Gothard was ordained by his home church, LaGrange Bible Church (in LaGrange, Illinois), and for a few years after obtaining his M.A. in Christian Education, he worked as a youth pastor. 
    In the early 1960s, Gothard discovered he had a remarkable aptitude for drawing stick-figure diagrams.  He gave what he called “chalk-talks,” and other youth workers were impressed by how he used them to hold young people’s attention.  Eventually they asked him to share his insights with them.
    In 1964 he created a syllabus that he shared with 15 other youth workers.  In 1965 he taught a summer class at Wheaton College, which was essentially his first seminar.
     Over the next two years he held a seminar per year with an attendance of about 1,000 each.  In 1968 his atendance doubled to 2,000. 
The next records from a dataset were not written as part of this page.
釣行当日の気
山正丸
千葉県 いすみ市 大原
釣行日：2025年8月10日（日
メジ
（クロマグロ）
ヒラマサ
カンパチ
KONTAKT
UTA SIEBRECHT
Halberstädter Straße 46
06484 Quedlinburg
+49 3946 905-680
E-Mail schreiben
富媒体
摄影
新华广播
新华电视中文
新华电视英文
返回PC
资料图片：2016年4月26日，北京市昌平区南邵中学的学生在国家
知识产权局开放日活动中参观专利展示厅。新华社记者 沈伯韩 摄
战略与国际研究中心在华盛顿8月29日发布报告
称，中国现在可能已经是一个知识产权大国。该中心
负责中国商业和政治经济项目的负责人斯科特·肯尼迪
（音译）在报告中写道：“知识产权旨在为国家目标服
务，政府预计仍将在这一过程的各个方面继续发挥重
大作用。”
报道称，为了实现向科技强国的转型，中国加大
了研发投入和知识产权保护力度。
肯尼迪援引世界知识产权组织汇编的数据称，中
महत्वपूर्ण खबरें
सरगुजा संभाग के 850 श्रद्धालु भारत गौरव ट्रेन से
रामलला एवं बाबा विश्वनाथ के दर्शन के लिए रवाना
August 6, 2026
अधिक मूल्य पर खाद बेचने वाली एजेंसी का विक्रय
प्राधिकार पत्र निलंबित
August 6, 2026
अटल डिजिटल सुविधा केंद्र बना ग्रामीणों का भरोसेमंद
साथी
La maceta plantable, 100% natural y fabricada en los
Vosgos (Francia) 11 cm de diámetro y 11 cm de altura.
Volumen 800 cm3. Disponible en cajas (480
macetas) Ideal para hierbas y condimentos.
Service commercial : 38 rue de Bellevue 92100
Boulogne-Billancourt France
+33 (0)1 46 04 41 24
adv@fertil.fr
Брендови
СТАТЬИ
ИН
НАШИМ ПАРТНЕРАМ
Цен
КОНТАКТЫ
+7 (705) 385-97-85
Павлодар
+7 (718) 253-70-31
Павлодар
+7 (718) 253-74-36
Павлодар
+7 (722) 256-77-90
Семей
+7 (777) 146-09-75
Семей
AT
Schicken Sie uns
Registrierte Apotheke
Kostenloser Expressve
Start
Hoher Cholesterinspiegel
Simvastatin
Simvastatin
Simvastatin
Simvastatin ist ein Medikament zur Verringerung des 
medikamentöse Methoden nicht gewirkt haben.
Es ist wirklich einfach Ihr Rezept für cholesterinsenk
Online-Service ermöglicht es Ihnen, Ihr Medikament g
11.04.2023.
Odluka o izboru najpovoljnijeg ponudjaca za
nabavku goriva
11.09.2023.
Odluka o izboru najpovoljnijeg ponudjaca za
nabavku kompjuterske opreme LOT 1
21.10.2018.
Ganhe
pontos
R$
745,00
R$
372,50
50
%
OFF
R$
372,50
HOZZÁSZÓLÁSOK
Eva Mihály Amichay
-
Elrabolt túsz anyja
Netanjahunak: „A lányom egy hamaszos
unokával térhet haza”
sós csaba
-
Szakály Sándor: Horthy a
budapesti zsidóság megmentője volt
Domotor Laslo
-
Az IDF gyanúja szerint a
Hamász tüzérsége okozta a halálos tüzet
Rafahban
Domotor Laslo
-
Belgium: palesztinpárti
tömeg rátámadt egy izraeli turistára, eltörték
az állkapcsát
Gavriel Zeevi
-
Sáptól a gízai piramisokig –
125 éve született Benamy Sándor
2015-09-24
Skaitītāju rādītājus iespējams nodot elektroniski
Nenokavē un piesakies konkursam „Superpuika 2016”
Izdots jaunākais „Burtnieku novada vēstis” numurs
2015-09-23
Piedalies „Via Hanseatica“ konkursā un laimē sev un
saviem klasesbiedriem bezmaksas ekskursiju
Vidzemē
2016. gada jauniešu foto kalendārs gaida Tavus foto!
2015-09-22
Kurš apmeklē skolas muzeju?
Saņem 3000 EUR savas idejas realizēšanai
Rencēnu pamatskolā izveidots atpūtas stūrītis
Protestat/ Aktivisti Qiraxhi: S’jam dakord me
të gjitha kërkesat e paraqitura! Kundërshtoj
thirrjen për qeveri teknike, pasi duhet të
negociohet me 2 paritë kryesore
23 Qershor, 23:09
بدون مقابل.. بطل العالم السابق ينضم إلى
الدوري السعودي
    In the late ’60s most seminars were small enough to fit into school gymnasiums, and the audience could ask questions. During one Q-and-A session, a mother of two from Gothard’s home church disagreed with his insistence that children always be spanked when they disobey.  She argued that all children are different, should be treated as individuals, and presented examples from her own family. But the never-married, childless Gothard was sure the Bible taught otherwise.  Fortunately for him, seminar attendance would soon become so large that Q-and-A sessions would be impossible.